At age 13, I first learned Bridge from a book written by Ruth Cohen. Now, on Shavuos I learn much more from a much better Book of Rut (no relation, or maybe she is a relation).

Unfortunately, bridge isn't currently the most popular card game (as it was some time ago). But it might make a comeback since it was added to the Olympics. Shavuos, too, was once a highly revered festival, but has unfortunately lost popularity in some circles. Let's work so it regains prominence!

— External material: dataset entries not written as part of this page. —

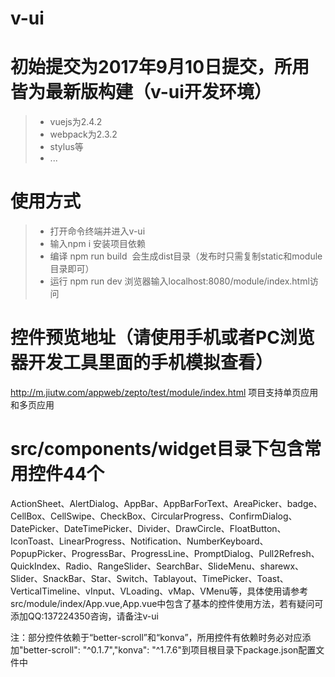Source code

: # v-ui
# 初始提交为2017年9月10日提交，所用皆为最新版构建（v-ui开发环境）
> * vuejs为2.4.2
> * webpack为2.3.2
> * stylus等
> * ...

# 使用方式
> * 打开命令终端并进入v-ui
> * 输入npm i 安装项目依赖
> * 编译 npm run build  会生成dist目录（发布时只需复制static和module目录即可）
> * 运行 npm run dev 浏览器输入localhost:8080/module/index.html访问

# 控件预览地址（请使用手机或者PC浏览器开发工具里面的手机模拟查看）
http://m.jiutw.com/appweb/zepto/test/module/index.html
项目支持单页应用和多页应用
# src/components/widget目录下包含常用控件44个
ActionSheet、AlertDialog、AppBar、AppBarForText、AreaPicker、badge、CellBox、CellSwipe、CheckBox、CircularProgress、ConfirmDialog、DatePicker、DateTimePicker、Divider、DrawCircle、FloatButton、IconToast、LinearProgress、Notification、NumberKeyboard、PopupPicker、ProgressBar、ProgressLine、PromptDialog、Pull2Refresh、QuickIndex、Radio、RangeSlider、SearchBar、SlideMenu、sharewx、Slider、SnackBar、Star、Switch、Tablayout、TimePicker、Toast、VerticalTimeline、vInput、VLoading、vMap、VMenu等，具体使用请参考src/module/index/App.vue,App.vue中包含了基本的控件使用方法，若有疑问可添加QQ:137224350咨询，请备注v-ui

注：部分控件依赖于“better-scroll”和“konva”，所用控件有依赖时务必对应添加"better-scroll": "^0.1.7","konva": "^1.7.6"到项目根目录下package.json配置文件中
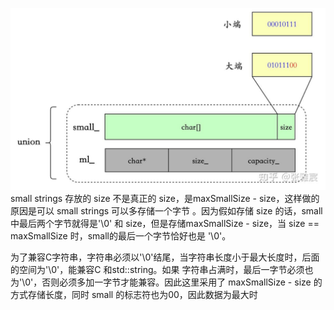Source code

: <!--
 * @Author: your name
 * @Date: 2021-02-06 22:04:35
 * @LastEditTime: 2021-02-06 22:16:53
 * @LastEditors: Please set LastEditors
 * @Description: In User Settings Edit
 * @FilePath: /folly/learn/fdstring.md
-->

![](./images/2021-02-06-22-11-27.png)
small strings 存放的 size 不是真正的 size，是maxSmallSize - size，这样做的原因是可以 small strings 可以多存储一个字节 。因为假如存储 size 的话，small中最后两个字节就得是'\0' 和 size，但是存储maxSmallSize - size，当 size == maxSmallSize 时，small的最后一个字节恰好也是 '\0'。

为了兼容C字符串，字符串必须以'\0'结尾，当字符串长度小于最大长度时，后面的空间为'\0'，能兼容C 和std::string。如果 字符串占满时，最后一字节必须也为'\0'，否则必须多加一字节才能兼容。因此这里采用了 maxSmallSize - size 的方式存储长度，同时 small 的标志符也为00，因此数据为最大时
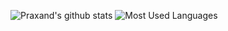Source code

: ![Praxand's github stats](https://github-readme-stats.vercel.app/api?username=praxand&show_icons=true&theme=radical)
![Most Used Languages](https://github-readme-stats.vercel.app/api/top-langs/?username=anuraghazra&layout=compact)
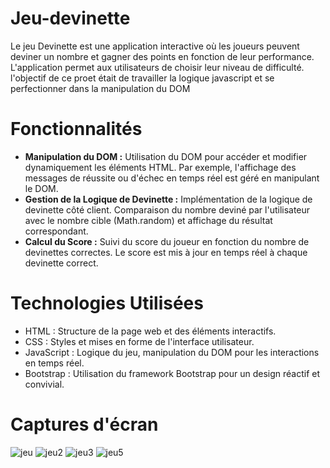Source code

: # Jeu-devinette
Le jeu Devinette est une application interactive où les joueurs peuvent deviner un nombre et gagner des points en fonction de leur performance. L'application permet aux utilisateurs de choisir leur niveau de difficulté. l'objectif de ce proet était de travailler la logique javascript et se perfectionner dans la manipulation du DOM

# Fonctionnalités
- **Manipulation du DOM :** Utilisation du DOM pour accéder et modifier dynamiquement les éléments HTML. Par exemple, l'affichage des messages de réussite ou d'échec en temps réel est géré en manipulant le DOM.
- **Gestion de la Logique de Devinette :** Implémentation de la logique de devinette côté client. Comparaison du nombre deviné par l'utilisateur avec le nombre cible (Math.random) et affichage du résultat correspondant.
- **Calcul du Score :** Suivi du score du joueur en fonction du nombre de devinettes correctes. Le score est mis à jour en temps réel à chaque devinette correct.
  
# Technologies Utilisées
- HTML : Structure de la page web et des éléments interactifs.
- CSS : Styles et mises en forme de l'interface utilisateur.
- JavaScript : Logique du jeu, manipulation du DOM pour les interactions en temps réel.
- Bootstrap : Utilisation du framework Bootstrap pour un design réactif et convivial.

# Captures d'écran
![jeu](https://github.com/mnkhanae/Jeu-devinette/assets/126266227/15cb8317-97d3-4251-ac9b-c1b655c9d2a7)
![jeu2](https://github.com/mnkhanae/Jeu-devinette/assets/126266227/aff805f1-1af2-4889-a743-91f11b9482d3)
![jeu3](https://github.com/mnkhanae/Jeu-devinette/assets/126266227/c7f93674-e946-48d1-9514-d5612dbacf10)
![jeu5](https://github.com/mnkhanae/Jeu-devinette/assets/126266227/9517cf36-3ea4-4154-8266-dccc4d9a1dd5)








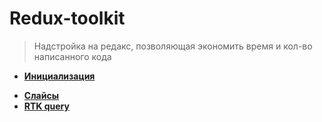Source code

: # Redux-toolkit
> Надстройка на редакс, позволяющая экономить время и кол-во написанного кода

* **<a href="./pages/init/readme.md">Инициализация</a>**
<!-- * **<a href="./pages/actions/readme.md">Создание редюсеров</a>**
* **<a href="./pages/actions/readme.md">Создание экшенов</a>** -->
* **<a href="./pages/slices/readme.md">Слайсы</a>**
* **<a href="./pages/rtk/readme.md">RTK query</a>**
<!-- * **<a href="./pages/types/readme.md">Типизация</a>** -->



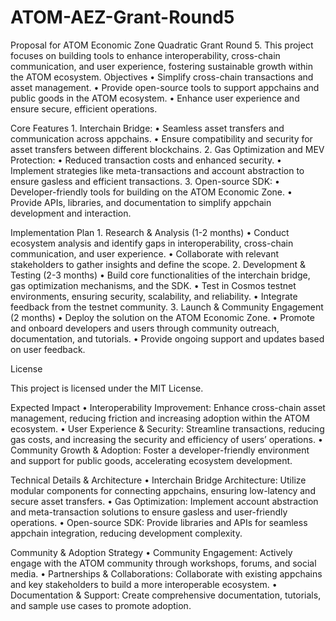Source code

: # ATOM-AEZ-Grant-Round5
Proposal for ATOM Economic Zone Quadratic Grant Round 5. This project focuses on building tools to enhance interoperability, cross-chain communication, and user experience, fostering sustainable growth within the ATOM ecosystem.
Objectives
	•	Simplify cross-chain transactions and asset management.
	•	Provide open-source tools to support appchains and public goods in the ATOM ecosystem.
	•	Enhance user experience and ensure secure, efficient operations.

Core Features
	1.	Interchain Bridge:
	•	Seamless asset transfers and communication across appchains.
	•	Ensure compatibility and security for asset transfers between different blockchains.
	2.	Gas Optimization and MEV Protection:
	•	Reduced transaction costs and enhanced security.
	•	Implement strategies like meta-transactions and account abstraction to ensure gasless and efficient transactions.
	3.	Open-source SDK:
	•	Developer-friendly tools for building on the ATOM Economic Zone.
	•	Provide APIs, libraries, and documentation to simplify appchain development and interaction.

Implementation Plan
	1.	Research & Analysis (1-2 months)
	•	Conduct ecosystem analysis and identify gaps in interoperability, cross-chain communication, and user experience.
	•	Collaborate with relevant stakeholders to gather insights and define the scope.
	2.	Development & Testing (2-3 months)
	•	Build core functionalities of the interchain bridge, gas optimization mechanisms, and the SDK.
	•	Test in Cosmos testnet environments, ensuring security, scalability, and reliability.
	•	Integrate feedback from the testnet community.
	3.	Launch & Community Engagement (2 months)
	•	Deploy the solution on the ATOM Economic Zone.
	•	Promote and onboard developers and users through community outreach, documentation, and tutorials.
	•	Provide ongoing support and updates based on user feedback.

License

This project is licensed under the MIT License.

Expected Impact
	•	Interoperability Improvement: Enhance cross-chain asset management, reducing friction and increasing adoption within the ATOM ecosystem.
	•	User Experience & Security: Streamline transactions, reducing gas costs, and increasing the security and efficiency of users’ operations.
	•	Community Growth & Adoption: Foster a developer-friendly environment and support for public goods, accelerating ecosystem development.

Technical Details & Architecture
	•	Interchain Bridge Architecture: Utilize modular components for connecting appchains, ensuring low-latency and secure asset transfers.
	•	Gas Optimization: Implement account abstraction and meta-transaction solutions to ensure gasless and user-friendly operations.
	•	Open-source SDK: Provide libraries and APIs for seamless appchain integration, reducing development complexity.

Community & Adoption Strategy
	•	Community Engagement: Actively engage with the ATOM community through workshops, forums, and social media.
	•	Partnerships & Collaborations: Collaborate with existing appchains and key stakeholders to build a more interoperable ecosystem.
	•	Documentation & Support: Create comprehensive documentation, tutorials, and sample use cases to promote adoption.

When I went to the Israeli Consulate to apply for my Aliyah papers, I sported a mustache. Since most religious Jews wear beards rather then mustaches, the Israeli guard decided to test me (in case I was a terrorist in disguise) to see if I really was a religious Jew. He asked me: "What is the holiday of Shavuos?" He assumed I wouldn't know about this obscure, low profile holiday. I proudly answered: "it's the holiday we celebrate for receiving the Torah." "Enter, he said."

Now that I have a full long beard, a US customs official thought I liked suspicious recently when I was crossing the border from Mexico into Texas. He asked what I had been doing in Mexico. I answered, "I was in a bridge tournament." "Can you tell me who the Blue Team is?" I answered correctly: "The Blue Team is the name of the Italian world championship team" "Enter," he said.

One day I'll be at the Gates of Heaven, and when the angel/guard, knowing I spent so much time on bridge will ask me the entry question, "Did you study Torah?" I have the right answer. It wasn't all in vain, as I was able to relate the game of Bridge to Torah study in this Shavuos article.


Matthew Granovetter, a bridge grandmaster and world champion, is editor of Bridge Today Magazine.